The AI reads the fieldDescription and the names of sibling fields in the same level. For vendorAddress defined as "Complete vendor address (street, city, state, postal code, country). Use comma(,) to separate lines.", the AI assembles the parts from the already-extracted vendorStreet, vendorCity, vendorState, vendorPostalCode, vendorCountry fields. No regex, no string templates, no follow-up action required.

Does the Analyzer work across Power Automate, Make, Zapier, and n8n?

Yes. Once an Analyzer Id is published in the dev portal, every PDF4me AI - Document Parser action across every platform can reference it by name. Build the schema once, use it from any automation tool, the same JSON response shape comes back.


Troubleshooting

Response uses default_invoice_extraction fields instead of mine

The Customisation Note value does not match the Analyzer Id exactly. Open the AI Document Parser page in the dev portal, copy the Analyzer Id string verbatim, paste it into Customisation Note. Case and whitespace matter.

Specific fields come back empty

The fieldDescription is too vague or the label on the document does not match. Open one of the failed sample invoices, find the exact label text, and update the description to include it: "Label: 'Invoice #' or 'Invoice Number'. Example: INV-2089.". Save the schema and re-run.

Date fields parse as wrong format

Add a sibling fieldName with fieldType: string that captures the raw printed date verbatim (like the schema's invoiceDateString). You then have both the parsed date and the source text for audit.

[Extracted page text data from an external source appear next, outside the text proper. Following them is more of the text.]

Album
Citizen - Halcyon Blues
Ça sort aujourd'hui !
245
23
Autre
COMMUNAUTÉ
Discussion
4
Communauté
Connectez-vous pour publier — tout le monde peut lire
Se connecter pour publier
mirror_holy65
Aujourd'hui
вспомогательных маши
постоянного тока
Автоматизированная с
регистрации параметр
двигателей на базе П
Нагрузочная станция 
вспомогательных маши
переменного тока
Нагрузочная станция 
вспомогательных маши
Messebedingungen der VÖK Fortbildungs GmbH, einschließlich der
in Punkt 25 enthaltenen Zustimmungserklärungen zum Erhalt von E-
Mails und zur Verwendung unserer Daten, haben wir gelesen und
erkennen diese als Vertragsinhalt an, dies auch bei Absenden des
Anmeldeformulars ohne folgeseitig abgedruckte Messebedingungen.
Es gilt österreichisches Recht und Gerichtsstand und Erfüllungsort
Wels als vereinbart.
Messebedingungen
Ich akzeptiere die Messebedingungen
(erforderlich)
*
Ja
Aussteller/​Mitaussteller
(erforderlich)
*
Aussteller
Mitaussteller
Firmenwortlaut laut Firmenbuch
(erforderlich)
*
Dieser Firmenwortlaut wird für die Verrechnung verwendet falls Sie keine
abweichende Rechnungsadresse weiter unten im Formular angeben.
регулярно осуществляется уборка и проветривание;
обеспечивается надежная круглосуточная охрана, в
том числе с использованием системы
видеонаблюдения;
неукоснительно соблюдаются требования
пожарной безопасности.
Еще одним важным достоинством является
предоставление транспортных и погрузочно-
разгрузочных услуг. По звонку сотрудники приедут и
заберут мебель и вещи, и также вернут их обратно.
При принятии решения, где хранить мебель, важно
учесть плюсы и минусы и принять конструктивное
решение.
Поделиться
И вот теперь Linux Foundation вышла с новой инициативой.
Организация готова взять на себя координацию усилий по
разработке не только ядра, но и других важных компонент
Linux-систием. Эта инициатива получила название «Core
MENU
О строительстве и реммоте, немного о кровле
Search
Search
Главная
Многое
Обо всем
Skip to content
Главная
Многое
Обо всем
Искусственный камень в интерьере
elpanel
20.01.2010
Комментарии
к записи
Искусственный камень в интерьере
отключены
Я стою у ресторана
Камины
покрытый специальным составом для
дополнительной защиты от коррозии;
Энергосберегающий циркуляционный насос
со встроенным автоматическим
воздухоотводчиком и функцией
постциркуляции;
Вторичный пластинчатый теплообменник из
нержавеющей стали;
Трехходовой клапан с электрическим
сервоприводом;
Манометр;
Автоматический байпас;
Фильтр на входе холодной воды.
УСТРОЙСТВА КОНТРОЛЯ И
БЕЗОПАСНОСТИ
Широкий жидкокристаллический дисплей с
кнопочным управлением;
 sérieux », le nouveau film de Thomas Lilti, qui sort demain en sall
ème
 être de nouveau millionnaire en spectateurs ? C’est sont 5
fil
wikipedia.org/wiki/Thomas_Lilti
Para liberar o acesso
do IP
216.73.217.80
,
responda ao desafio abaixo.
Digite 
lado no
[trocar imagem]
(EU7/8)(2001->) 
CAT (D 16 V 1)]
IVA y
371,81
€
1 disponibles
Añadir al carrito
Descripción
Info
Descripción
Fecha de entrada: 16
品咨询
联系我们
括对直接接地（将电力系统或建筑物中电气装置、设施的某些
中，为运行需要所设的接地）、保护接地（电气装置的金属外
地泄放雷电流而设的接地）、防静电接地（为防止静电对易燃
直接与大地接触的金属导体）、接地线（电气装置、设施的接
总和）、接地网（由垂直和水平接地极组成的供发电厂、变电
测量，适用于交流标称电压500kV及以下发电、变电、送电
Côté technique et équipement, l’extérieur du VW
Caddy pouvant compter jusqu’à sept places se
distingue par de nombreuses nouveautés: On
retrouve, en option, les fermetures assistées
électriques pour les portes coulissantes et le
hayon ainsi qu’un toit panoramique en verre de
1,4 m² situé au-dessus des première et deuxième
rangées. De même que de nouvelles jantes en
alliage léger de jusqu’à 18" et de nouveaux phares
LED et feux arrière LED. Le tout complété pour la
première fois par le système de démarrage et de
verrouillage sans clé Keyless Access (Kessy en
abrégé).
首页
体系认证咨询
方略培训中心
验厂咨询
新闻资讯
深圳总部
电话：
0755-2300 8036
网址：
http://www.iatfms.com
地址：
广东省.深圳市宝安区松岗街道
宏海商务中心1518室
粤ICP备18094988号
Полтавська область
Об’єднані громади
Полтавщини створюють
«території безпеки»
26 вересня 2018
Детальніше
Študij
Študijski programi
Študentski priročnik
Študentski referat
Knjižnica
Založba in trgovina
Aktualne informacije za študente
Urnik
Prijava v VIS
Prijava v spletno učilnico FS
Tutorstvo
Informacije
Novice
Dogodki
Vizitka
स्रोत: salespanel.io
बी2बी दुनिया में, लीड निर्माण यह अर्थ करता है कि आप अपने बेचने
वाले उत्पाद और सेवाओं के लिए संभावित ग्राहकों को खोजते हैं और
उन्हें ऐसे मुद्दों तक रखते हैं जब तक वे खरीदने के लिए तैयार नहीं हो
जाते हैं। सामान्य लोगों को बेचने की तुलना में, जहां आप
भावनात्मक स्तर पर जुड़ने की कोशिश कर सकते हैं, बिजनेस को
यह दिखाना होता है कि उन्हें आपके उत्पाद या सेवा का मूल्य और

Table fields return only the first row

Confirm fieldType: table at the top level and that the nested fields array declares each column. The AI repeats the nested extraction for every detected row, but only if the parent field declares table type.


Next Steps

The same setup-once / call-many pattern (define Analyzer, paste schema, pass the Id as Customisation Note) works for any document type: purchase orders, contracts, bank statements, medical claims, customs declarations. Define one Analyzer per format, then mix and match from any Power Automate, Make, Zapier, or n8n flow.